** Opening Text excerpt block **

Does Amyraldianism teach that Christ died for all men in the same sense, but Piper teaches that Christ did not die for all men in the same sense?


----------



## JohnOwen007

Amazing Grace said:


> Especially is a bad translation. It should be "Namely" Paul is just emphasizing the intent of Christ towards His sheep.



Why? _Malista_ can be translated either way. It is the immediate context that should determine how we translate _malista_. It's actually very difficult to determine which way to go.


----------



## JohnOwen007

armourbearer said:


> God is the Saviour of all men. That is, there is no other Saviour of men but God.



The second sentence is not necessarily the same as the first. To say that God is the _only_ saviour, is different from saying his the saviour of _all_ men.


----------



## Amazing Grace

JohnOwen007 said:


> Amazing Grace said:
> 
> 
> 
> Especially is a bad translation. It should be "Namely" Paul is just emphasizing the intent of Christ towards His sheep.
> 
> 
> 
> 
> Why? _Malista_ can be translated either way. It is the immediate context that should determine how we translate _malista_. It's actually very difficult to determine which way to go.
Click to expand...

** Closing Text excerpt block **

■ What this exercise asks
- a) Reproduce the stretch of the forum thread from "The second sentence" through "of _all_ men." word for word.
- b) Based on the forum thread, answer yes or no to each statement and quote the words that decide it. (i) Amazing Grace considers "Especially" the right translation. (ii) armourbearer states that there is no other Saviour of men but God. (iii) JohnOwen007 holds that the immediate context should determine the translation.
The dataset records that come next have nothing to do with the forum thread.

** Opening Material provided block **

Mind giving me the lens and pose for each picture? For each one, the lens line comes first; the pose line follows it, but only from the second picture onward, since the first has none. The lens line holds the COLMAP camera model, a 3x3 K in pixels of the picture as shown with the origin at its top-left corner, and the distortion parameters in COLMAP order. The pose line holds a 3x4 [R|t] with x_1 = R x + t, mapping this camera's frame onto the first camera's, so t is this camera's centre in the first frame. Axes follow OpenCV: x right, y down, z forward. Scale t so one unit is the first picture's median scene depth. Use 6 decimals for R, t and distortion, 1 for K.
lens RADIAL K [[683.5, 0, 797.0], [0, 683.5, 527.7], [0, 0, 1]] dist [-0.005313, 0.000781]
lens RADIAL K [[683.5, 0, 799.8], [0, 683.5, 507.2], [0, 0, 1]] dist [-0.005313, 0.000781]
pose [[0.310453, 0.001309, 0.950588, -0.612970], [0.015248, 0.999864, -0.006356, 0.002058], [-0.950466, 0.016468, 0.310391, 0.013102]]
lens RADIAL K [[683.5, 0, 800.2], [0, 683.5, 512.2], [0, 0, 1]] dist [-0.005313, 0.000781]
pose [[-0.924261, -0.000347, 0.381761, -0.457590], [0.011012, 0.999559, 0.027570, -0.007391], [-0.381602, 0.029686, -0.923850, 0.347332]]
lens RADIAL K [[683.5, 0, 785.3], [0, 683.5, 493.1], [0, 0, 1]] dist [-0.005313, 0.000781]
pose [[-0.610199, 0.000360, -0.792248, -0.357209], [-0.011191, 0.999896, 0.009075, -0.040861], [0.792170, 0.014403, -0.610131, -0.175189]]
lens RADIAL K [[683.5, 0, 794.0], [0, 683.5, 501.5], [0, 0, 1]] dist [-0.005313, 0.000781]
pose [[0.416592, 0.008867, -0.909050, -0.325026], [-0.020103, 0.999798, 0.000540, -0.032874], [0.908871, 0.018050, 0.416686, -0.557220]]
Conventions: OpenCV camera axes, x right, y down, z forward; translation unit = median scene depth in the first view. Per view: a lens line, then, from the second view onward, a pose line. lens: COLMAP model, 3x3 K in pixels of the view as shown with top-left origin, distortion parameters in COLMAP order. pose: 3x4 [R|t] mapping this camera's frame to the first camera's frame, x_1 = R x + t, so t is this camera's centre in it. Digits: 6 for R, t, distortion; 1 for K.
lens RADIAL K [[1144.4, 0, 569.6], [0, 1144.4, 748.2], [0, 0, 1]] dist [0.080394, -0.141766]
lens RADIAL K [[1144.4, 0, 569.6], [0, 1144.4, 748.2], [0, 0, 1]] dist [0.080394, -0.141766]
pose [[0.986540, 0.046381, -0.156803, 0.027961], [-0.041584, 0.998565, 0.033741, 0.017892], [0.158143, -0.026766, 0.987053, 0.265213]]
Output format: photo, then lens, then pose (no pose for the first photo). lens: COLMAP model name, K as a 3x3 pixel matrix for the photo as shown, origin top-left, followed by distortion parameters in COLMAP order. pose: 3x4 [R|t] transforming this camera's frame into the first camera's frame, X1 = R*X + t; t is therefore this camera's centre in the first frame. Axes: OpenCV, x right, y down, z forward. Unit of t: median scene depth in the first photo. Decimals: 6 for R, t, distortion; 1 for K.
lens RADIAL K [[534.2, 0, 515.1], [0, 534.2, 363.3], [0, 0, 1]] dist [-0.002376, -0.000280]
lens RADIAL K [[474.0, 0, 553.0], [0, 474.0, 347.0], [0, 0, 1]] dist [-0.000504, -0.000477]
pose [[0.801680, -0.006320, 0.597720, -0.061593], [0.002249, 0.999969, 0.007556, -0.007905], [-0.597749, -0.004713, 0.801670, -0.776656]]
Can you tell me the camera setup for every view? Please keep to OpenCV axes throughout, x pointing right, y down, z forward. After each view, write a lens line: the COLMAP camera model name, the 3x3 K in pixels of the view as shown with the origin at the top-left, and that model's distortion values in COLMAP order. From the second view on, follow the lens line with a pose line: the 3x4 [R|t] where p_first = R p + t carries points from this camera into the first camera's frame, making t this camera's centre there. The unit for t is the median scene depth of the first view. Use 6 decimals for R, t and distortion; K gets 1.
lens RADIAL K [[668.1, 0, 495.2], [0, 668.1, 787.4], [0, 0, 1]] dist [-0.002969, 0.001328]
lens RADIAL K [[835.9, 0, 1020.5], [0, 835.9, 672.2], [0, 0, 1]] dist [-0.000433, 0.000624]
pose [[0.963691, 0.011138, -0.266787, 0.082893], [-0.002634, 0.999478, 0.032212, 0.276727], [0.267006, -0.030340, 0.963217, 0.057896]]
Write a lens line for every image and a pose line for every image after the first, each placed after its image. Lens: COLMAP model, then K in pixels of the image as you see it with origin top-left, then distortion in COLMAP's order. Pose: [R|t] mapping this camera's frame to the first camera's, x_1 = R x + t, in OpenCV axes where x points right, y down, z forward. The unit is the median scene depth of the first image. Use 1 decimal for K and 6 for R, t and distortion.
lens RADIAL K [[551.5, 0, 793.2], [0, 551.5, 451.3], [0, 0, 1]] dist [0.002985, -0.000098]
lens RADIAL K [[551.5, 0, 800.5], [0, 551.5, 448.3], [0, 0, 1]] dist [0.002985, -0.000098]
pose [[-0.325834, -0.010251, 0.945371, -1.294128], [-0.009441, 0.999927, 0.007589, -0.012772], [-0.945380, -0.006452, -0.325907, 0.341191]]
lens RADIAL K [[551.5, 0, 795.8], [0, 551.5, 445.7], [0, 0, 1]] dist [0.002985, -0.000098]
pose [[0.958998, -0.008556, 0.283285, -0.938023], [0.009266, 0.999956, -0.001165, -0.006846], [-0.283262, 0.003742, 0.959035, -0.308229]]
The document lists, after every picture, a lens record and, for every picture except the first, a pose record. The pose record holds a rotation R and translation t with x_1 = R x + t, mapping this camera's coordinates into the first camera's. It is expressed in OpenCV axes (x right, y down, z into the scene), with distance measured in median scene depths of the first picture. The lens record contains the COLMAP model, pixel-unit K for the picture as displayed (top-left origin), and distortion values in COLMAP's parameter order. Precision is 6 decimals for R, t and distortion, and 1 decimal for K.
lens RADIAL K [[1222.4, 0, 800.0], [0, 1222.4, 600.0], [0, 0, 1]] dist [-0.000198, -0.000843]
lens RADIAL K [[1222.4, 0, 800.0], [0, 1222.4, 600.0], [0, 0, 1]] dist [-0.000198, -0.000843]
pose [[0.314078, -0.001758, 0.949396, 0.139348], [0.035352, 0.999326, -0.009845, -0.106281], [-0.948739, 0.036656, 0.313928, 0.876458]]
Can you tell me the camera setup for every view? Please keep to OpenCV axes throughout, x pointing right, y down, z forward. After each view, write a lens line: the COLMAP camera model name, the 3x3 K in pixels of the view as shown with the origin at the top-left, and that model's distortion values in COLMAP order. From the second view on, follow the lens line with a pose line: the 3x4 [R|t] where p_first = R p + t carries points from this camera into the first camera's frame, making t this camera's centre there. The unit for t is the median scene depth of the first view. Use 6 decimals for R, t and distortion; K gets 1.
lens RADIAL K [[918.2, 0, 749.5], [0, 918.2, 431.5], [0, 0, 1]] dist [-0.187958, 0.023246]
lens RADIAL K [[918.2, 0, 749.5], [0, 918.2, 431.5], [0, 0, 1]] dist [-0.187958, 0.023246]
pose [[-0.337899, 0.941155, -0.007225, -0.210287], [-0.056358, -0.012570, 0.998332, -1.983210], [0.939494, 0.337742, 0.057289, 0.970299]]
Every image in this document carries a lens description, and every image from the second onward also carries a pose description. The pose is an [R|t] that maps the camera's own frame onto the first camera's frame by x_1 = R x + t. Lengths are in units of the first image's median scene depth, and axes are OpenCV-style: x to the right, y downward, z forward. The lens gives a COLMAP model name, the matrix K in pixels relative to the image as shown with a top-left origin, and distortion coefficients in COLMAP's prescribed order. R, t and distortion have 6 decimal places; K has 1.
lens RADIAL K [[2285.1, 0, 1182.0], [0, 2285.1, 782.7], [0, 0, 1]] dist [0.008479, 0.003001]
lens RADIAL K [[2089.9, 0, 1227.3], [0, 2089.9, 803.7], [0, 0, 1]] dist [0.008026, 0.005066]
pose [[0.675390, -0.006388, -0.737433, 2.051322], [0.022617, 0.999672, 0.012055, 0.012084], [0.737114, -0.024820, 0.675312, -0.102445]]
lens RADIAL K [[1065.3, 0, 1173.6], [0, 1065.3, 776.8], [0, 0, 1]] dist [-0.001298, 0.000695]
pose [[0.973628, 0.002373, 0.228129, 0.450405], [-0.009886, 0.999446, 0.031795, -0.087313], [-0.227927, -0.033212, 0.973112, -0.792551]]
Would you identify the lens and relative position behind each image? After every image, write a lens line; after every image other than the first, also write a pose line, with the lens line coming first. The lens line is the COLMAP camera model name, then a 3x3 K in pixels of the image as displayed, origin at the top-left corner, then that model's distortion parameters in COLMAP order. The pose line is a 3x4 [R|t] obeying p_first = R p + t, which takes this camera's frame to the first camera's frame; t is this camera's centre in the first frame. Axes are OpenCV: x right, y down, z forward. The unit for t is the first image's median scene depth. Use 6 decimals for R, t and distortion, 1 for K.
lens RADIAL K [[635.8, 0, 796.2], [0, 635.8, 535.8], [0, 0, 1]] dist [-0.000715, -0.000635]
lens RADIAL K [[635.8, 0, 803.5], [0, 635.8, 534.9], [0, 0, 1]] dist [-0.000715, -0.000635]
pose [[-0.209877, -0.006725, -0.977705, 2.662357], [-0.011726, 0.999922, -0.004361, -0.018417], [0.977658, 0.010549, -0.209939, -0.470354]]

** Closing Material provided block **

■ Task-by-task outputs
- a)
The second sentence is not necessarily the same as the first. To say that God is the _only_ saviour, is different from saying his the saviour of _all_ men.

- b)
(i) No: "Especially is a bad translation."
(ii) Yes: "there is no other Saviour of men but God."
(iii) Yes: "It is the immediate context that should determine how we translate"